The last full week of class is set aside for the 6th Annual EECS 588 Security Symposium. Each group will give an in-class presentation about their results, in the style of a brief conference talk. These will be rapid fire talks; you'll have 10 minutes to speak and 2 minutes for questions.

Preliminary program:

Tuesday, April 15

    Session 1: Authentication

  • 1:42 2-Factor Authentication for Bitcoin-QT.
    Eva, Jason, Jessica, and Mark.
  • 1:54 BetterPass: A Framework for Safer Password Management.
    John and Christopher.
  • 2:06 Distributed Email Verification Using DKIM and Namecoin.
    Justin, Landon, and Rajeev.
  • 2:18 Email Based Authentication Using Mobile Devices.
    Brian, Adam, and Vishal.

    Session 2: Web and Network Security

  • 2:30 Vulnerability Finding Tool for TCP-offpath Attack.
    Yunhan and Hongyi.
  • 2:42 Over the Firewall: An Approach to Mitigate DNSSEC Unreachability.
    Lin, Yichao, and Zhou.
  • 2:54 Database Security: Protecting against Vulnerabilities in Web Applications.
    Prashipa and Shravya.

    Session 3: Embedded Security

  • 3:06 Green Lights Forever: Analyzing the Security of Traffic Signals.
    William, Branden, Allen, and Jonathan.

Thursday, April 17

    Session 4: Online Freedom and Privacy

  • 1:42 GOPHER CALENDAR: How the NSA Controls Your Phone.
    Erik, Elizabeth, and Boyang.
  • 1:54 Side Channel Attacks Against Telex Traffic and Related Defenses.
    Saam, Ryan, Luis, and Nick.
  • 2:06 A Framework for Real-Time Connection Tracking Within the Tor Network
    Dylan and Jonathan.
  • 2:18 Yellow Journalism in a Digital Age.
    Jason and Ben.

    Session 5: Wireless Security

  • 2:30 Physical Authentication at the University of Michigan.
    David, Mike, and Matt.
  • 2:42 Security of Contactless Payments.
    Spencer and Teja.
  • 2:54 Security Issues when Channel State Information is No Longer Genuine.
    Yu-Chih, Dongyao, and Sihui.
  • 3:06 Mass Distributed Tracking: Privacy Concerns Behind Bluetooth 4.0.
    Matt, Mark, Joel, and Sai.

Final Paper — Due Friday, April 25 at 5pm

Your group's final project report should be written in the style of a workshop or conference submission, like most of the papers we have read this semester. Please include at least the following:

  1. An abstract that summarizes your work.
  2. An introduction that motivates the problem you are trying to solve.
  3. A related work section that differentiates your contributions.
  4. Section(s) describing your architecture or methodology.
  5. Results and/or evaluation section(s), with data or figures to support your claims as appropriate.
  6. A brief future work section explaining what is left to do.
  7. Appropriate citations and references from the literature.

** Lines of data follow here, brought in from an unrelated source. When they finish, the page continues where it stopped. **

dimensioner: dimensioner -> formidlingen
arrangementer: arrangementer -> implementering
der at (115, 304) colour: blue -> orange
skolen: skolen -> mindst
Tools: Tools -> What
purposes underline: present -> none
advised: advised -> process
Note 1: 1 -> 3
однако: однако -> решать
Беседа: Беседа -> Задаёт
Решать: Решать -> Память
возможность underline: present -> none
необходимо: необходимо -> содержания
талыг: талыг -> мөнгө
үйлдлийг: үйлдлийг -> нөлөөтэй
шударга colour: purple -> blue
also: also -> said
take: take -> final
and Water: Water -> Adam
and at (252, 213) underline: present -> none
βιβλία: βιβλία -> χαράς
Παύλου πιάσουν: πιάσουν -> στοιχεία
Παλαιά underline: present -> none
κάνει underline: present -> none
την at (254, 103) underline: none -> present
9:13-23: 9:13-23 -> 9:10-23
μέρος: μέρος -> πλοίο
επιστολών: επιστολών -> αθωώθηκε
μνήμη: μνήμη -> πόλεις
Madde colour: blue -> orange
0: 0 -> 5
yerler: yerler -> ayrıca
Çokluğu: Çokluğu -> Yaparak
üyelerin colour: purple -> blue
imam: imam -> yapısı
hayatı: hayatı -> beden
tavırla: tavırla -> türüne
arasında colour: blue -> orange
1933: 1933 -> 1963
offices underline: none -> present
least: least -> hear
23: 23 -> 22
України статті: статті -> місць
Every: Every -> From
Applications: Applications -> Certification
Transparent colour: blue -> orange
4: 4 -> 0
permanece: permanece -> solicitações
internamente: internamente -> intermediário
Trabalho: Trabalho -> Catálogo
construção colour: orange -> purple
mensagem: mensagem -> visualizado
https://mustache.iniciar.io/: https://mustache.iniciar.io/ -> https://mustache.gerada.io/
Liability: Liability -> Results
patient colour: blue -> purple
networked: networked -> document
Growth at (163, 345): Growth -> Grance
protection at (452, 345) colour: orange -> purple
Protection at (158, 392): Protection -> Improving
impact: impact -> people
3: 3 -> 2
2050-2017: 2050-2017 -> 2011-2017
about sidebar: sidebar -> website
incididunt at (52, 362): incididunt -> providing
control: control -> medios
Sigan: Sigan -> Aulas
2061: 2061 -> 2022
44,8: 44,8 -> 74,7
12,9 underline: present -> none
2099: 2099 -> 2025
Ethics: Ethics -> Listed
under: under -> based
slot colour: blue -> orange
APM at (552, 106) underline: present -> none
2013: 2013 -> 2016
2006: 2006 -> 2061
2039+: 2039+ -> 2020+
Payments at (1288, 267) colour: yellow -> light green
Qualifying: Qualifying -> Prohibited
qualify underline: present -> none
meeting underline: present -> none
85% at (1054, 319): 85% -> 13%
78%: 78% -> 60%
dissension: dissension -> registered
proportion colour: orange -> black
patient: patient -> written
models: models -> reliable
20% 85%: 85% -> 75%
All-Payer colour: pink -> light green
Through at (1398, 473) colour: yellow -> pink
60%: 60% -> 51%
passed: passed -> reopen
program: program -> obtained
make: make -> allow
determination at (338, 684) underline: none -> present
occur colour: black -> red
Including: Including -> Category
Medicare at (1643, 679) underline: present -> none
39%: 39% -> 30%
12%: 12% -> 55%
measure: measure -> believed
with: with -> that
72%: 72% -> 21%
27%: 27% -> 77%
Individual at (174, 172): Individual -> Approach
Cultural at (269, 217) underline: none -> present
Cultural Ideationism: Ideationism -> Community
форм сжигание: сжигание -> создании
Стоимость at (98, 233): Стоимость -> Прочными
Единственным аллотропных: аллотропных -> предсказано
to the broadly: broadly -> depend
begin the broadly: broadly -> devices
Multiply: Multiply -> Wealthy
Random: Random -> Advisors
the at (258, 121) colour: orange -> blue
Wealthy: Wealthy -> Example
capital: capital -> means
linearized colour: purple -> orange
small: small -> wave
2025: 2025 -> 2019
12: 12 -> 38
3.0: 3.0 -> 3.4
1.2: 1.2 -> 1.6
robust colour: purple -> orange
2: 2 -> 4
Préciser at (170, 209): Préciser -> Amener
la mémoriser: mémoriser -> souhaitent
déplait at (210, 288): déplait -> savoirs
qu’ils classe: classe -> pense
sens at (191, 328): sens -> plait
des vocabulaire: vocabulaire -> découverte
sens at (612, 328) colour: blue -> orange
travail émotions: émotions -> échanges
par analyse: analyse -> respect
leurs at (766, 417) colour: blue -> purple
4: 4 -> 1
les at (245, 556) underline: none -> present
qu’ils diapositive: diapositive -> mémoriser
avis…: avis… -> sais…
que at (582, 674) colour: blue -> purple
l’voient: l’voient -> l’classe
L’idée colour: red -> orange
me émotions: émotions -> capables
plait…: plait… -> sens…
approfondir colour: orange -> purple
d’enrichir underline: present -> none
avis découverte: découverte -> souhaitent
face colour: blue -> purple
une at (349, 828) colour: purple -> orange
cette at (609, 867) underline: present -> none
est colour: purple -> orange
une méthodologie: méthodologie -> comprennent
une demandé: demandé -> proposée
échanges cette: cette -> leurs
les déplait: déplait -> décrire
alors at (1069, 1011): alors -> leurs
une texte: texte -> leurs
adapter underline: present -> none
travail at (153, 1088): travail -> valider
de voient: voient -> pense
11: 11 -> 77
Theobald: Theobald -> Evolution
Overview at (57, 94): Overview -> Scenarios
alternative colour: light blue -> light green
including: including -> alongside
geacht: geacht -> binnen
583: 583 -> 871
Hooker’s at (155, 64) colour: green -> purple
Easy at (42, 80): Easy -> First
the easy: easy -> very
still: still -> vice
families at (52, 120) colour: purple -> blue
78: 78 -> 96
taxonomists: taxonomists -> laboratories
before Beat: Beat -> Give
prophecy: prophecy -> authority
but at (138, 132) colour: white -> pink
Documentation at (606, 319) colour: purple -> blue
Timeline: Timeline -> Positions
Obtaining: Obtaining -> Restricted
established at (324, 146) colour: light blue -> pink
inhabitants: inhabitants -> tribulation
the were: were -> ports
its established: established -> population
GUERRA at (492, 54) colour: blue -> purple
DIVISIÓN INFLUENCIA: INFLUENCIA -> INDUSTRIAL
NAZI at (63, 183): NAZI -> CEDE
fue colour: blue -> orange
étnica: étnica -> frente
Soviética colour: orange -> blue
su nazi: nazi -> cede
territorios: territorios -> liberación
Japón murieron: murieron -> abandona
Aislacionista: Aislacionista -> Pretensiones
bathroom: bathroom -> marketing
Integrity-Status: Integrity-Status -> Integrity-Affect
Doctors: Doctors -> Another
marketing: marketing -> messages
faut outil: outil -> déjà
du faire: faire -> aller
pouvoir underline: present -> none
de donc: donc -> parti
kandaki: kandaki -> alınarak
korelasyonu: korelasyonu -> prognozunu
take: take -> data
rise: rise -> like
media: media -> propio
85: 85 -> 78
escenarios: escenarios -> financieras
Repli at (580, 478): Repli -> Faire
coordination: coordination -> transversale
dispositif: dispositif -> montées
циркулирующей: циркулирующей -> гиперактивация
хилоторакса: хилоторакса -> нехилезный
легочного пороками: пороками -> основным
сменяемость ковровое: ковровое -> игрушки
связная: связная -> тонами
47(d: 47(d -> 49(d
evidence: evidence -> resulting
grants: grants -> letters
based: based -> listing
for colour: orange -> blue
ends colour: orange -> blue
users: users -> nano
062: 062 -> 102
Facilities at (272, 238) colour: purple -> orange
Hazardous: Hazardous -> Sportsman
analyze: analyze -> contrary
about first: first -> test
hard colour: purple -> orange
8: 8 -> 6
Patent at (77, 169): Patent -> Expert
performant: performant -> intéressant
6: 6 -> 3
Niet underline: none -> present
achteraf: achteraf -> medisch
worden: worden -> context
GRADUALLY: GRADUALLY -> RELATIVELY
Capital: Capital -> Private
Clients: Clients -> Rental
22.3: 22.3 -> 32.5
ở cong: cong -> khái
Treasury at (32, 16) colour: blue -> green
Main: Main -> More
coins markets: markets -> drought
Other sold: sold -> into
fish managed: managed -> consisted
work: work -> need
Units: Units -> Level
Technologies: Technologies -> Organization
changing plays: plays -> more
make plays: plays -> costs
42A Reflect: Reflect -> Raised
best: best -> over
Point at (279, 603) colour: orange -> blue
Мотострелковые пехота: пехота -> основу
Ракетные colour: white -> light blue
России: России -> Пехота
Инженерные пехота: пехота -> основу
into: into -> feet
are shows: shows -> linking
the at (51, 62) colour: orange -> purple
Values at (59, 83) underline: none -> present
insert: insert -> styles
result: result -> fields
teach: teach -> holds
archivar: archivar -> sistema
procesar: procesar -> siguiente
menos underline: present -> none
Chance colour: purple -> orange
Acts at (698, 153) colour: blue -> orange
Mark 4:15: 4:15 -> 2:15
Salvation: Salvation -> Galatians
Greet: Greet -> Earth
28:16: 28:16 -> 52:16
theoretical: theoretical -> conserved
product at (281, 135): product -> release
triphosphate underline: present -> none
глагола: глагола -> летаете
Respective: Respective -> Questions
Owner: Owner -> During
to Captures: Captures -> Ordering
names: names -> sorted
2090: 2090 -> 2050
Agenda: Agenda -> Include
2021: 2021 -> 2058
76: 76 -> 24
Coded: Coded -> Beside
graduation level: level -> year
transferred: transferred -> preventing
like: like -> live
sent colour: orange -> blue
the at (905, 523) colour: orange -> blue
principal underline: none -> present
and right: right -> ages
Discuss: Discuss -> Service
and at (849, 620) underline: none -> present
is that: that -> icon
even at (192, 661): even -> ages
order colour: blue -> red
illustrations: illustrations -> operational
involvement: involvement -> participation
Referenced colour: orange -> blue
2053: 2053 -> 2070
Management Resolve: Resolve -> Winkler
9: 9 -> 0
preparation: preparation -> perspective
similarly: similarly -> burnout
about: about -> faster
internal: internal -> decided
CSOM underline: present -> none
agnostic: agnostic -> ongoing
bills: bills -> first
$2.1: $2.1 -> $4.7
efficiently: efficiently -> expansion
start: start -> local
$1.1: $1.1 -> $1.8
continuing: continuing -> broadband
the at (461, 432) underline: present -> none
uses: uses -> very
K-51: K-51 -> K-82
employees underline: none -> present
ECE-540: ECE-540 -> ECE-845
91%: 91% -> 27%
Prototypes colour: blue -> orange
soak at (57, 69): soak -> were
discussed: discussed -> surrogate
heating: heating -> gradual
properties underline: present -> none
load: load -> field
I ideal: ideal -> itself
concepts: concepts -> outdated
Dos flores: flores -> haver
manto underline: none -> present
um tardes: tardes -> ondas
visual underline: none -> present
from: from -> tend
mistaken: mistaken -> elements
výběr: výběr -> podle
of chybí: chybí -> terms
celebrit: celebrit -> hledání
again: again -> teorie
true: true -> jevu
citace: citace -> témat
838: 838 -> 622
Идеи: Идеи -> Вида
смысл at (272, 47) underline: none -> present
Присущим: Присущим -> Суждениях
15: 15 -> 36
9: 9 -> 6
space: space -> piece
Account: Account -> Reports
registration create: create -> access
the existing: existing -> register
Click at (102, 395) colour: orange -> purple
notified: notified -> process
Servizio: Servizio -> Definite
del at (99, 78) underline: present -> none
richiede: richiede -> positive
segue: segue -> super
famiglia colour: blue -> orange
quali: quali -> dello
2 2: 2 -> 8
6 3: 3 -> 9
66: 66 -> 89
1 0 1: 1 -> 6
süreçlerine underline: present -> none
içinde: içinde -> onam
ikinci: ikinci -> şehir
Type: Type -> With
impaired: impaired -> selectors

See also: Advice on writing technical articles.

The length of your report should not exceed 8 typeset pages, excluding bibliography and well-marked appendices. There is no limit on the length of appendices, but graders are not required to read them. The text must be formatted in two columns, using 10 point Times Roman type on 12 point leading, in a text block of 6.5” by 9”. I strongly encourage you to use LaTeX and the USENIX template files. Please submit your report via email to

Submitting Your Work for Publication

You should consider submitting your results to a technical workshop. There are several workshops held annually in conjunction with USENIX Security that have deadlines in late April and May. I'll be glad to advise you further in preparation for submission.